Urša Rahne, Laszlo Juhasz

M S H R: Mesh Manifold


The FriForma concert season kicks off with a guest appearance by an American duo dedicated to the design of tools, instruments and systems for audiovisual research. M S H R will present their project Mesh Manifold at Osmo/za, an art production, residency and cultural space in Ljubljana.

This time FriFormA\V will be carried out in collaboration with the collective īᗩᑎᔕᗩ⁂.

Entrance fee: 10 EUR


MSHR (USA) is an art collective that builds and explores sculptural electronic systems. Their practice is a self-transforming entity with its outputs patched into its inputs, expressing its form through interactive installations, virtual environments and live improvisations. MSHR was established in 2011 in Portland, Oregon by Brenna Murphy and Birch Cooper. Their name is a modular acronym, designed to hold varied ideas over time.
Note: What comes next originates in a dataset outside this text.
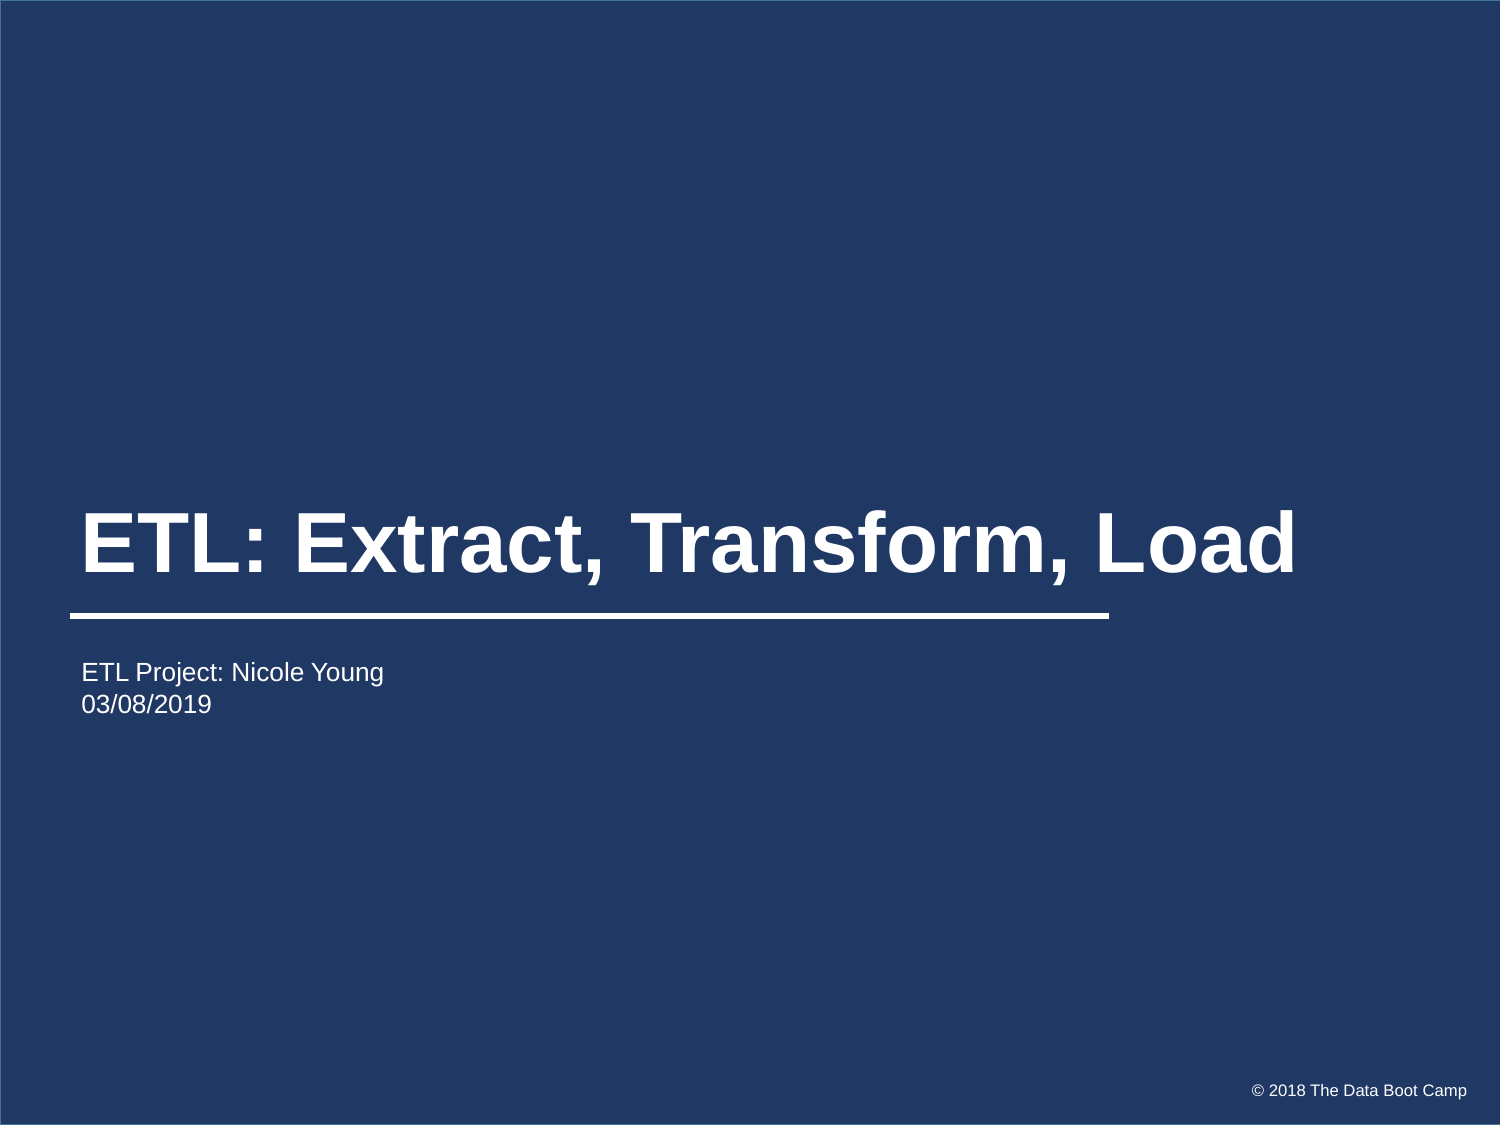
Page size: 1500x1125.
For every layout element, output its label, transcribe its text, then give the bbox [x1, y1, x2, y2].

title ETL: Extract, Transform, Load [65, 473, 1416, 617]
text_box ETL Project: Nicole Young 03/08/2019 [69, 650, 508, 725]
Mesh Manifold is a live sound-sculpture composition by the duo MSHR, consisting of a multitude of devices in a complex and unruly feedback system of sound and light. Developed over the course of a summer residency in Santa Cruz, California, Mesh Manifold introduces a fresh population of autonomous sculptural entities, cohabiting across simulated and substantial substrates. The resonating bodies contain custom-built electrical circuits with sensors and amplifiers that emit and respond to signals rippling throughout the system. The entities converse through these physical connections as well as engaging with an invisible software canopy inscribed across the terrain through various programming languages.
As elements of the system themselves, MSHR move throughout the sculptural array, adjusting the waveform micro-climates while modulating their own decisions in response to the unpredictable audiovisual results of their active presence. The entities and agents together form a babbling biome for electrical current, cultivating a life-like chorus from inert components.
Mesh Manifold was commissioned by Indexical and The Lab, with in-kind support from the Arts Council of Santa Cruz County and Idea Fab Labs, Santa Cruz.
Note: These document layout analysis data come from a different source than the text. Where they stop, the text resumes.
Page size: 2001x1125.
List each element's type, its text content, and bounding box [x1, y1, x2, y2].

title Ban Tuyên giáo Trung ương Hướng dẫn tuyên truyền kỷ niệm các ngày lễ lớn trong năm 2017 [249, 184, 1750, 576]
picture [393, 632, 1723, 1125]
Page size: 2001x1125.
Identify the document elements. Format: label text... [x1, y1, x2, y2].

Brenna Murphy (born 1986) is an American artist based in Portland, Oregon. Murphy was born in 1986 in Edmonds, Washington. She holds a BFA from the Pacific Northwest College of Art. In 2014 Murphy spent a five-month creative residency at Eyebeam Art + Technology Center in New York. Her works combine digital and physical input, combining psychedelic visual forms with three-dimensional objects. Murphy's work has been called strange, but with an "uncanny familiarity." Murphy thinks of herself as a channel that mediates between the digital and the physical. She privileges neither the physical nor the virtual and her sculptures are models of her net-based works as much as her net-based works are models of her sculptures. Her exhibition Liquid Vehicle Transmitters appeared at the Yerba Buena Center for the Arts in San Francisco, CA in 2013. The exhibit featured prints and physical representations of her internet-based work, forming "an interactive arena of labyrinthine sculptures". An auxiliary installation featured the audiovisual work of MSHR, her collaboration with Birch Cooper. Her work has been exhibited online via the New Museum and in group shows including This is what sculpture looks like, at the Postmasters Gallery in New York City. Her work has been collected in the book Domain~Lattice.
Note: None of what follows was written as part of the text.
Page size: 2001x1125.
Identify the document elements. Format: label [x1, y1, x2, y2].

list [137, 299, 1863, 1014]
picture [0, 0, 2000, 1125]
Birch Cooper's work remains open to various tools, approaches and substrates, but almost always involves electronic media. He is a frequent collaborator, particularly in his collective MSHR, together with Brenna Murphy. He maintains designing live electronic music systems for performance and installation as a central node of focus. His digital sculpture is a byproduct of collaboration and electronic music, but it is enacted alone and with no linear correlation to sound. Sculpting inside a computer is a place of refuge that exists outside of reason. Cooper views his art practice as a high complexity feedback loop- a living organism that needs constant attention. He lives nomadically with MSHR and considers Portland his spiritual base.